#### Directions
Give back every line of the material exactly. Skip the pictures.

#### Record set
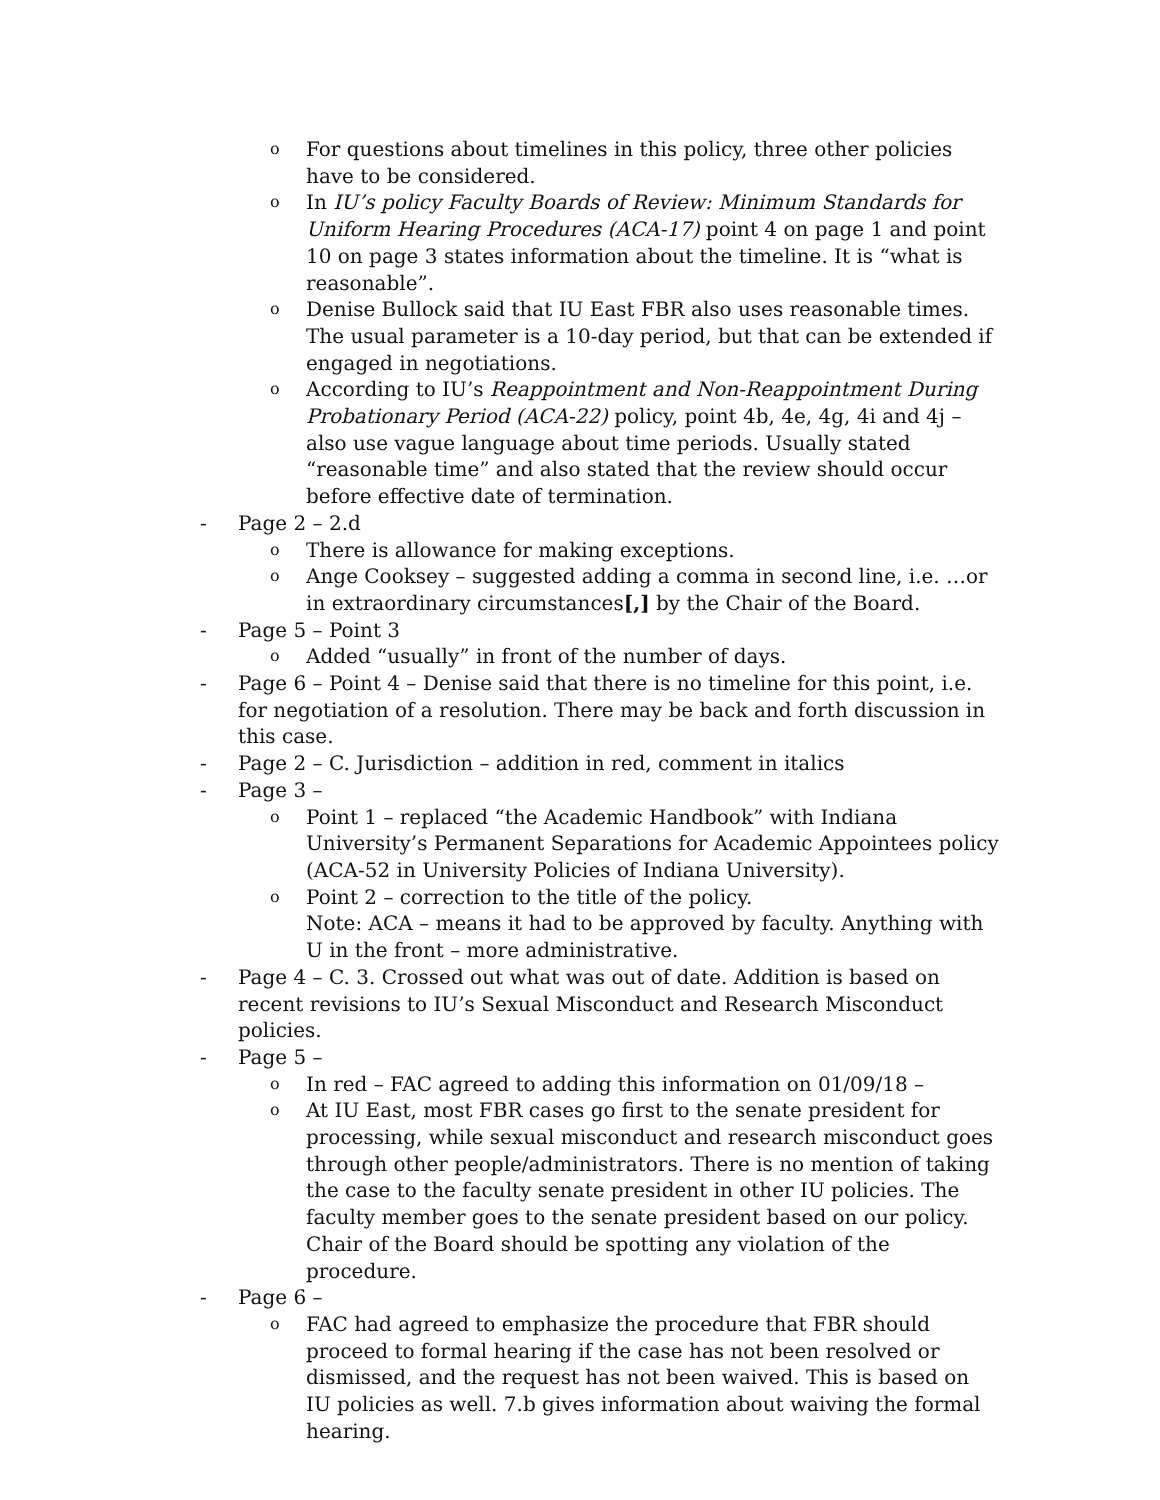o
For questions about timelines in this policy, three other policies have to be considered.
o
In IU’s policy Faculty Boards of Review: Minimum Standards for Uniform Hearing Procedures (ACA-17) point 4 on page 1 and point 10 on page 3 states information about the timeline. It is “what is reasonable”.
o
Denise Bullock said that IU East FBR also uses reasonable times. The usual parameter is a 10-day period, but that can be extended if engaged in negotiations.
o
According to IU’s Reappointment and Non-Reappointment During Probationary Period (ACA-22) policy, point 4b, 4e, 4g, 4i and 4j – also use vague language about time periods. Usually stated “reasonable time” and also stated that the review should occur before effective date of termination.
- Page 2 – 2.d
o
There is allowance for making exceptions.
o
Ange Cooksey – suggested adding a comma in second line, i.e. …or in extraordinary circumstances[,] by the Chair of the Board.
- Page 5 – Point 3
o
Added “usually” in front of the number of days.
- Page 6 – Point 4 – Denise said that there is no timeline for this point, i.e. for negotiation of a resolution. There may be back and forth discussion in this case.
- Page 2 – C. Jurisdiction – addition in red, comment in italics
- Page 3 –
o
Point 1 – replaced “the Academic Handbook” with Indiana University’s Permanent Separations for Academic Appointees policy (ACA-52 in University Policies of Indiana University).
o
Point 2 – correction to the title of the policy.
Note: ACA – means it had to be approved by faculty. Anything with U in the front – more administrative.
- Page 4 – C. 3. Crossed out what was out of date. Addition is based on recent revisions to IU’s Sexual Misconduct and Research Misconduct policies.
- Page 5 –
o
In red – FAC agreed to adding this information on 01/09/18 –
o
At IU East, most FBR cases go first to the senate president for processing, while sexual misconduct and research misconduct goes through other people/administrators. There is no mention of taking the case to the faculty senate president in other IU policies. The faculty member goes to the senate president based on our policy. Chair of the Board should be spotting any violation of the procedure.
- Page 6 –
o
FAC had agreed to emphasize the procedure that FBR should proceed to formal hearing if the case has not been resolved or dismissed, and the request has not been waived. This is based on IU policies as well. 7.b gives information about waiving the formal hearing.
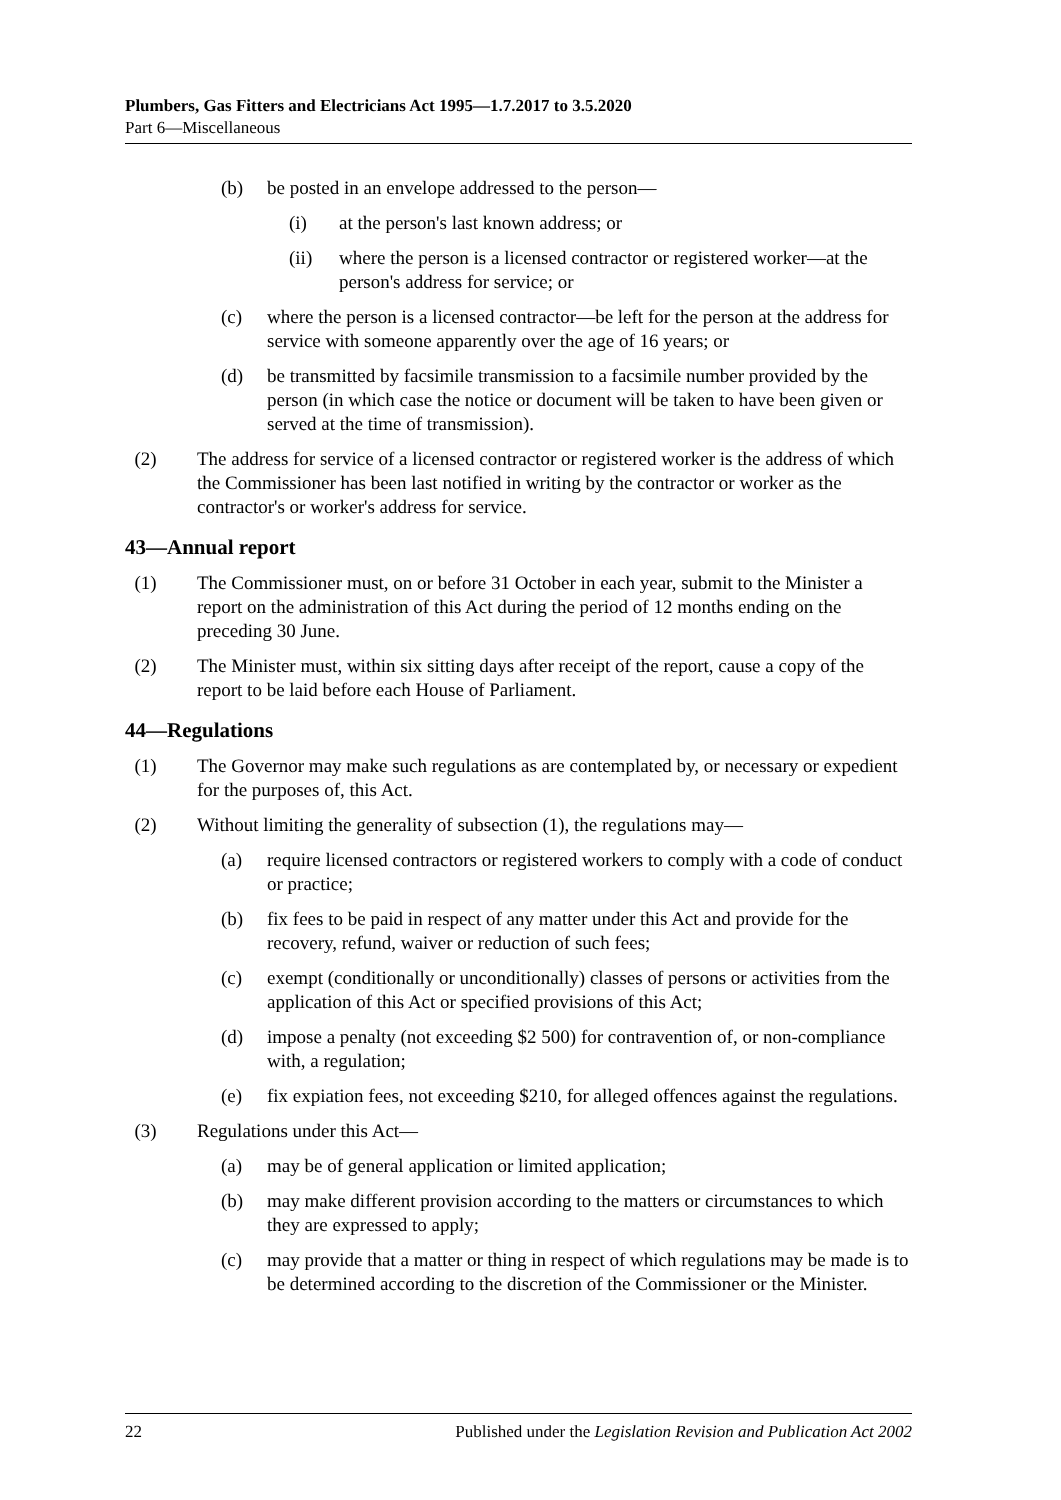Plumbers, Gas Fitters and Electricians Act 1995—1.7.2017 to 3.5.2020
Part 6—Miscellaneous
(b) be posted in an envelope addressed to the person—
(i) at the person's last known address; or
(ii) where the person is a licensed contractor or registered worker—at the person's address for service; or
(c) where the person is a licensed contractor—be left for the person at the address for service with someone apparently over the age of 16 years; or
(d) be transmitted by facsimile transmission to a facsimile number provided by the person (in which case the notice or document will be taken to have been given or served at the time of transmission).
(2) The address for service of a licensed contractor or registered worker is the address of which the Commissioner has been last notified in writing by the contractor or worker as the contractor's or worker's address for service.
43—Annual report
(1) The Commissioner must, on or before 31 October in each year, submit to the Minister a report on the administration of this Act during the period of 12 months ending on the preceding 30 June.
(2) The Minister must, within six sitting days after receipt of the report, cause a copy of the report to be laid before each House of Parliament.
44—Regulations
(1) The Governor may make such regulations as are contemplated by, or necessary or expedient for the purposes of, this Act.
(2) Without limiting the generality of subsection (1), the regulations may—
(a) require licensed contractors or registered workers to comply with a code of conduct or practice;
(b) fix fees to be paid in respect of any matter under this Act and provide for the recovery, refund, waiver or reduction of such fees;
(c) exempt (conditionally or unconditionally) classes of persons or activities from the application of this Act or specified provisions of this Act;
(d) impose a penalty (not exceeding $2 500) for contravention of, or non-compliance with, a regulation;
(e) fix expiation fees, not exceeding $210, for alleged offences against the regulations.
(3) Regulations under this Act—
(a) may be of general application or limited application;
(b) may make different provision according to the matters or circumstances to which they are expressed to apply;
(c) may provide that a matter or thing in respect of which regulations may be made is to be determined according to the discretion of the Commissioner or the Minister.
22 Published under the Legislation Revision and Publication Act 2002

#### Written solution
o
For questions about timelines in this policy, three other policies have to be considered.
o
In IU’s policy Faculty Boards of Review: Minimum Standards for Uniform Hearing Procedures (ACA-17) point 4 on page 1 and point 10 on page 3 states information about the timeline. It is “what is reasonable”.
o
Denise Bullock said that IU East FBR also uses reasonable times. The usual parameter is a 10-day period, but that can be extended if engaged in negotiations.
o
According to IU’s Reappointment and Non-Reappointment During Probationary Period (ACA-22) policy, point 4b, 4e, 4g, 4i and 4j – also use vague language about time periods. Usually stated “reasonable time” and also stated that the review should occur before effective date of termination.
- Page 2 – 2.d
o
There is allowance for making exceptions.
o
Ange Cooksey – suggested adding a comma in second line, i.e. …or in extraordinary circumstances[,] by the Chair of the Board.
- Page 5 – Point 3
o
Added “usually” in front of the number of days.
- Page 6 – Point 4 – Denise said that there is no timeline for this point, i.e. for negotiation of a resolution. There may be back and forth discussion in this case.
- Page 2 – C. Jurisdiction – addition in red, comment in italics
- Page 3 –
o
Point 1 – replaced “the Academic Handbook” with Indiana University’s Permanent Separations for Academic Appointees policy (ACA-52 in University Policies of Indiana University).
o
Point 2 – correction to the title of the policy.
Note: ACA – means it had to be approved by faculty. Anything with U in the front – more administrative.
- Page 4 – C. 3. Crossed out what was out of date. Addition is based on recent revisions to IU’s Sexual Misconduct and Research Misconduct policies.
- Page 5 –
o
In red – FAC agreed to adding this information on 01/09/18 –
o
At IU East, most FBR cases go first to the senate president for processing, while sexual misconduct and research misconduct goes through other people/administrators. There is no mention of taking the case to the faculty senate president in other IU policies. The faculty member goes to the senate president based on our policy. Chair of the Board should be spotting any violation of the procedure.
- Page 6 –
o
FAC had agreed to emphasize the procedure that FBR should proceed to formal hearing if the case has not been resolved or dismissed, and the request has not been waived. This is based on IU policies as well. 7.b gives information about waiving the formal hearing.
Plumbers, Gas Fitters and Electricians Act 1995—1.7.2017 to 3.5.2020
Part 6—Miscellaneous
(b) be posted in an envelope addressed to the person—
(i) at the person's last known address; or
(ii) where the person is a licensed contractor or registered worker—at the person's address for service; or
(c) where the person is a licensed contractor—be left for the person at the address for service with someone apparently over the age of 16 years; or
(d) be transmitted by facsimile transmission to a facsimile number provided by the person (in which case the notice or document will be taken to have been given or served at the time of transmission).
(2) The address for service of a licensed contractor or registered worker is the address of which the Commissioner has been last notified in writing by the contractor or worker as the contractor's or worker's address for service.
43—Annual report
(1) The Commissioner must, on or before 31 October in each year, submit to the Minister a report on the administration of this Act during the period of 12 months ending on the preceding 30 June.
(2) The Minister must, within six sitting days after receipt of the report, cause a copy of the report to be laid before each House of Parliament.
44—Regulations
(1) The Governor may make such regulations as are contemplated by, or necessary or expedient for the purposes of, this Act.
(2) Without limiting the generality of subsection (1), the regulations may—
(a) require licensed contractors or registered workers to comply with a code of conduct or practice;
(b) fix fees to be paid in respect of any matter under this Act and provide for the recovery, refund, waiver or reduction of such fees;
(c) exempt (conditionally or unconditionally) classes of persons or activities from the application of this Act or specified provisions of this Act;
(d) impose a penalty (not exceeding $2 500) for contravention of, or non-compliance with, a regulation;
(e) fix expiation fees, not exceeding $210, for alleged offences against the regulations.
(3) Regulations under this Act—
(a) may be of general application or limited application;
(b) may make different provision according to the matters or circumstances to which they are expressed to apply;
(c) may provide that a matter or thing in respect of which regulations may be made is to be determined according to the discretion of the Commissioner or the Minister.
22 Published under the Legislation Revision and Publication Act 2002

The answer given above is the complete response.